=== Your objective ===
Please say whether each statement below agrees with the forum thread about the discarded wedding band, answering yes or no and quoting the deciding words of the thread. (a) The husband still has his mail sent to the couple's address. (b) The wedding band turned up in the glove compartment of a vehicle. (c) One reply says cars can be donated to charity.

=== Reading passage ===
········
# Discarded Wedding Band



## hereandgone18 (Sep 25, 2011)

So, my husband left over two years ago now. He returned this summer for a few months, but left again in October.
He continues to use our address for his mail, and has left many of his belongings behind, including two vehicles.
Yesterday, I cleaned out one of them, as it is being sold, and I found his wedding band chucked in the console
I am crushed, but feel like this sure signals the absolute end, and it is too much for me to take. I can't stop feeling like I will
never get over this. It seems like everyday there is a new source of pain, sometimes just as simple as a letter in the mail for him.....help!


----------



## Tall Average Guy (Jul 26, 2011)

Unfortunately, you are letting him abuse you. You need to move on, and that includes kicking him out for good. It will be painful, but it will help you heal.

Assuming you know where he is, put a forwarding request for his mail. Also, rent a storage unit and put his stuff in it. Pay the first months rent, give him the key, and let him know the rest is up to him. Meanwhile, go to an attorney and get a divorce moving.

It has been two years. He is not wearing his wedding ring. I am sorry, but your marriage is over. Please accept that and start moving on with your life. Take care of yourself.


----------



## that_girl (Jul 6, 2011)

Better yet, warn him you will be having a garage sale in a week...whatever he doesn't take, you're going to sell.

I can't believe he left 2 years ago! He is using you and coming around only when it suits him.

Please accept what you need to do and move on from this jerk.


----------



## that_girl (Jul 6, 2011)

Just the whole "storage" thing bugged me. Why should she move his shet? that's a lot of work that I wouldn't want to do.

Garage sale and goodwill. They will come and pick shet up.

You can even donate cars to charity.

Your husband is not a husband.


----------
········
=== Data excerpts ===
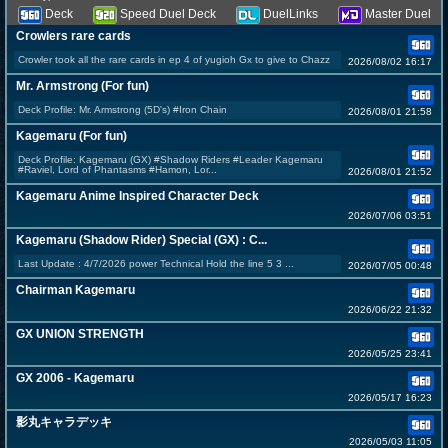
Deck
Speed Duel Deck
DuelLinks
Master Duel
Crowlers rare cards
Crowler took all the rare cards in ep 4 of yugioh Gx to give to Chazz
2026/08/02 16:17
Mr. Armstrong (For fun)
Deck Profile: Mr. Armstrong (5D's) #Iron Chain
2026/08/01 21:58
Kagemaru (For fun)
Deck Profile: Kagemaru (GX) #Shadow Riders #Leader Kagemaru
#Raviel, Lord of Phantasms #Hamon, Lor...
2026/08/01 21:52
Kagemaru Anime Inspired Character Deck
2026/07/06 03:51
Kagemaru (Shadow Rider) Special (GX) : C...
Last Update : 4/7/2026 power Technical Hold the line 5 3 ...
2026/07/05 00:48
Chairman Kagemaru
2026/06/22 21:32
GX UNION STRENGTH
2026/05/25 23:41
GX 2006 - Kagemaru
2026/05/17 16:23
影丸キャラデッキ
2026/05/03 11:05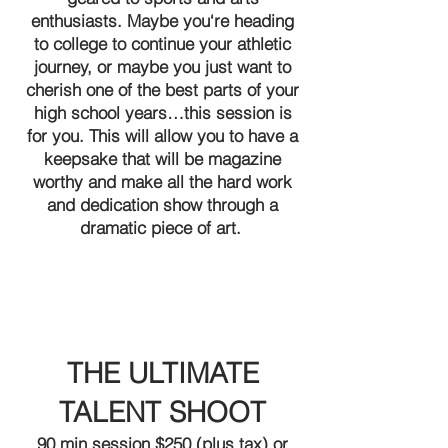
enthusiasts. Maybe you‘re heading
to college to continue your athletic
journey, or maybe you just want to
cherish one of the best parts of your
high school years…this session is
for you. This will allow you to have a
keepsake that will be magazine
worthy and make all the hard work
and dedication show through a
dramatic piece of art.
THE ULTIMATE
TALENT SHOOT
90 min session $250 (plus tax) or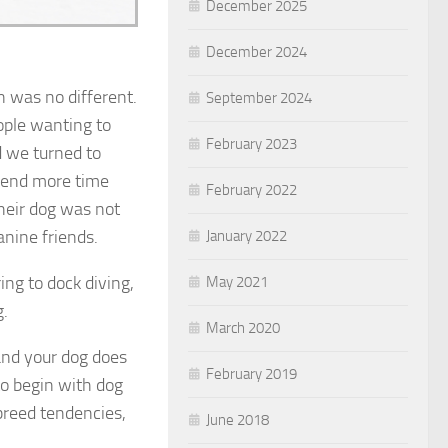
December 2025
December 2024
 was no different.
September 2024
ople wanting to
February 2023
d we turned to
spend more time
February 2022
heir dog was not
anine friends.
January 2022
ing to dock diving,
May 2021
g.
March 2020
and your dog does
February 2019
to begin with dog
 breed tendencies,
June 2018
········
=== Answer area ===
(a) Yes: "He continues to use our address for his mail"
(b) No: "I found his wedding band chucked in the console"
(c) Yes: "You can even donate cars to charity."